• Written exercise a:
According to the text on assembler directives, with what character does every GNU assembler directive name begin?

• Source:
%%

GNU Assembler Directives

Directives are used mainly to define symbols, allocate storage, and control the behavior of the assembler. Directives allow the programmer to control how the assembler does its job.

armasm Assembler Directives

ARM Compiler armasm Reference Guide | 10: Directives Reference
Arm Compiler armasm User Guide | 22. Directives Reference

ARM Assembly Language: Fundamentals and Techniques, 2nd Edition | Chapter 4: Assembler Rules and Directives

GNU Assembler Directives

GNU as - 7 Assembler Directives

All assembler directives have names that begin with a period (‘.’). The names are case insensitive for most targets, and usually written in lower case.

Programming with 64-Bit ARM Assembly Language | Appendix C: Assembler Directives

Assembly Language Using the Raspberry Pi: A Hardware Software Bridge | Appendix H: Assembler Directives

directive	function
.align	Set memory address to half-word, word, double-word, ... border
.text	Inform linker to group following code with other instructions in memory
.ascii	Put string of ASCII characters into memory
.asciz	Put string of ASCII characters into memory with null at end
.data	Inform linker to group following code with other data in memory
.global	Inform the assembler of label to be passed on to the linker.
.ds	Reserve block of memory for data storage
.end	Identifies last line of text file (not required, but comforting to know nothing is missing)
.equ	Define assembly time constant
.set	Assign value to assembly time variable

ARM 64-Bit Assembly Language | 2 GNU assembly syntax

• 2.1 Structure of an assembly program - 2.1.3 Directives
• 2.3 GNU assembly directives

Each processor architecture has its own assembly language, created by the designers of the architecture. Although there are many similarities between assembly languages, the designers may choose different names for various directives. The GNU assembler supports a relatively large set of directives, and some of them have more than one name. This is because it is designed to handle assembling code for many different processors, without drastically changing the assembly language designed by the processor manufacturers.

The GNU assembler has many directives, but assembly programmers typically need to know only a few of them. All assembler directives begin with a period ‘.’ which is followed by a sequence of letters, usually in lower case. There are many other directives available in the GNU Assembler which are not covered here. Complete documentation is available online as part of the GNU Binutils package.

We will now cover some of the most commonly used directives for the GNU assembler.

Selecting the current section

The instructions and data that make up a program are stored in different sections of the program file. There are several standard sections that the programmer can choose to put code and data in. Sections can also be further divided into numbered subsections. Each section has its own address counter, which is used to keep track of the location of bytes within that section. When a label is encountered, it is assigned the value of the current address counter for the currently active section.

%%

• Exercise input:
%%

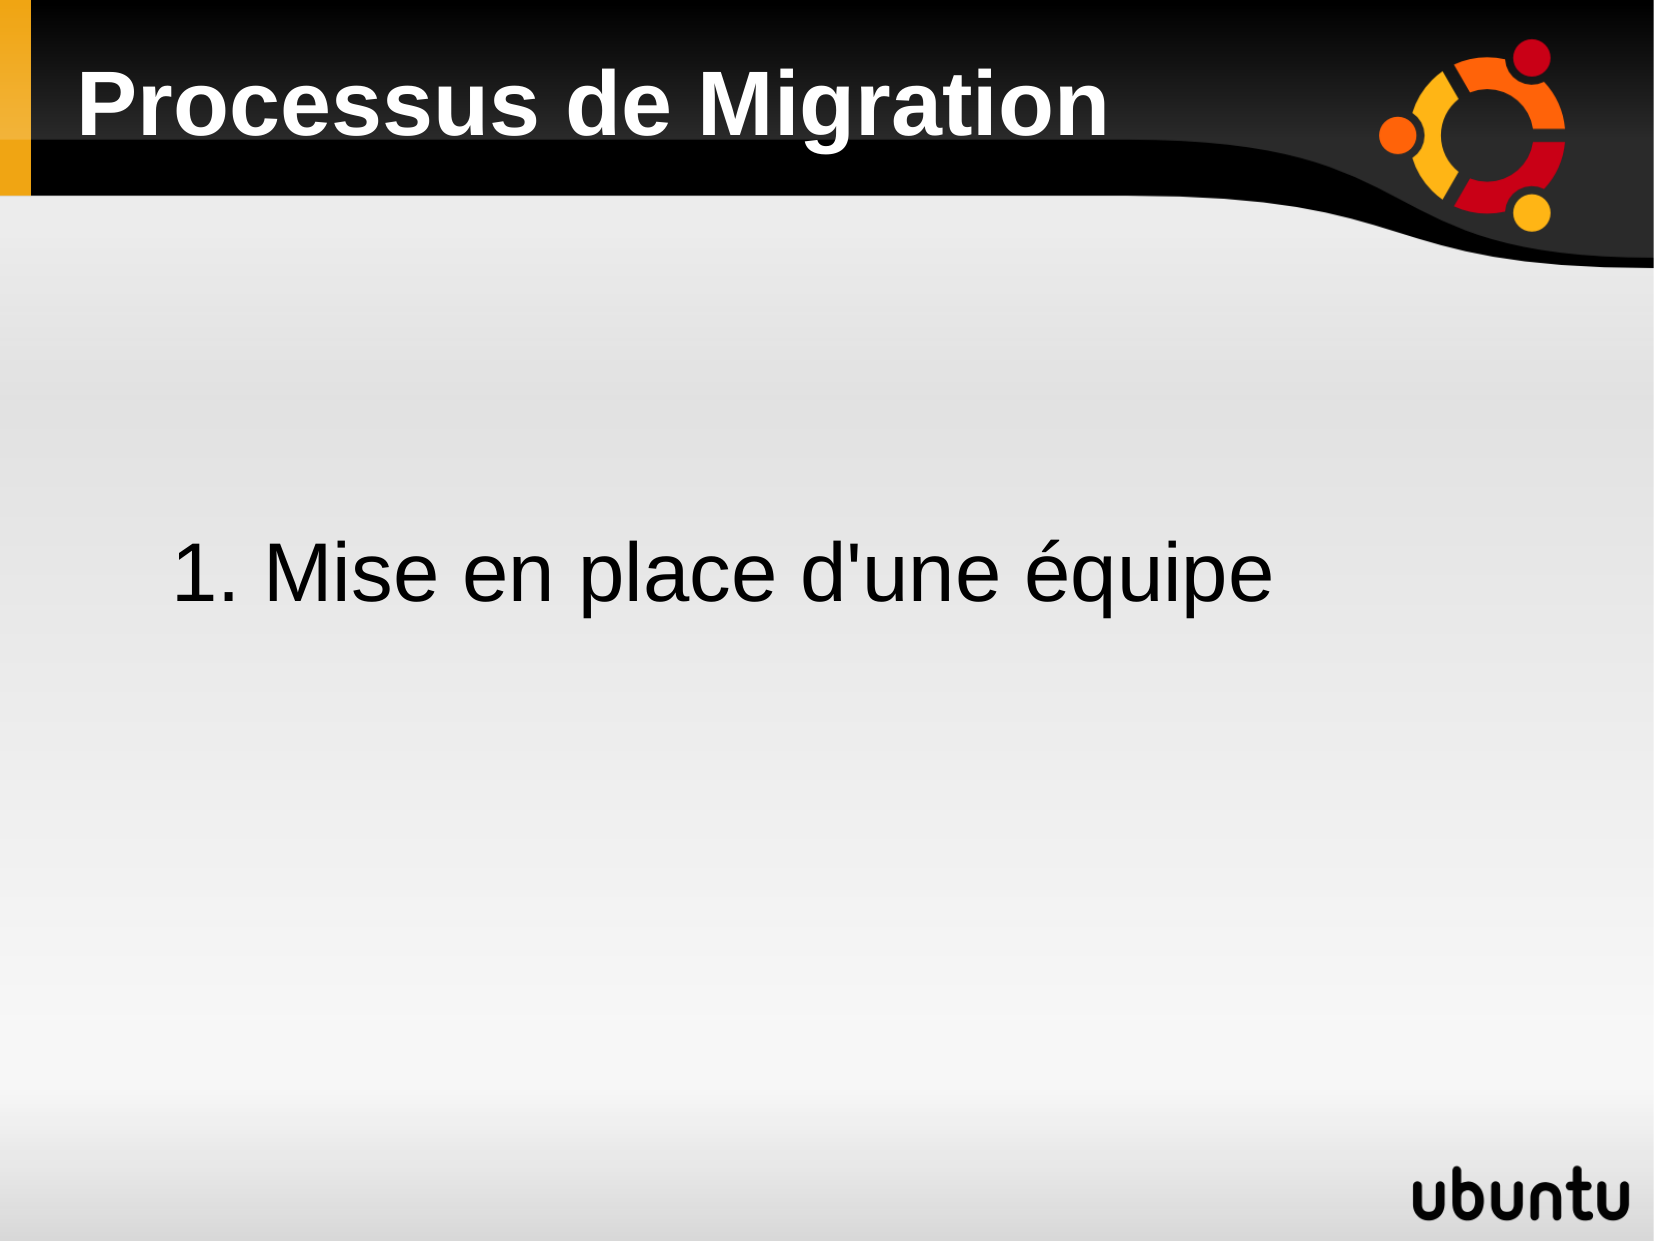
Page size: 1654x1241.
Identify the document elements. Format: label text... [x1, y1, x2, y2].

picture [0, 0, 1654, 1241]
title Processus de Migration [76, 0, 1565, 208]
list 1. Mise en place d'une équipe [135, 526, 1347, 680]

%%
%%

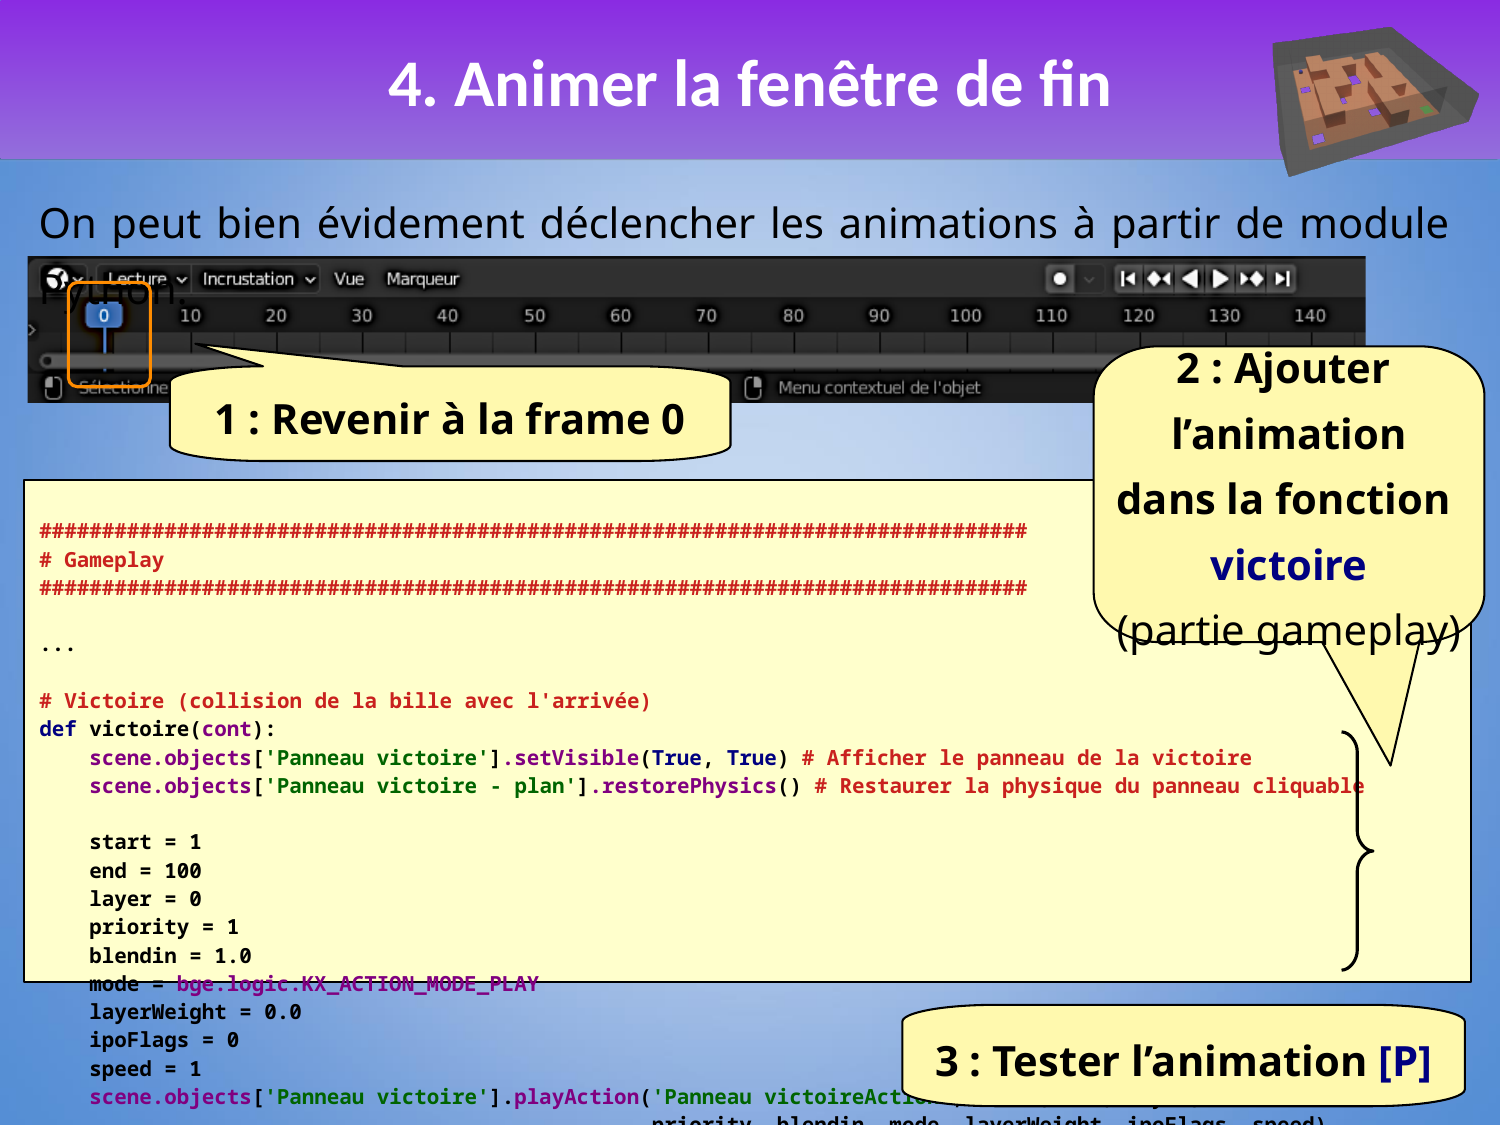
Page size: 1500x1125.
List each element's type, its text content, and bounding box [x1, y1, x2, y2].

%%

• Written exercise b:
Extract every line of the entries above that contains the word "size".

• Task result a:
A period ('.').

• Task result b:
Page size: 1654x1241.
Page size: 1500x1125.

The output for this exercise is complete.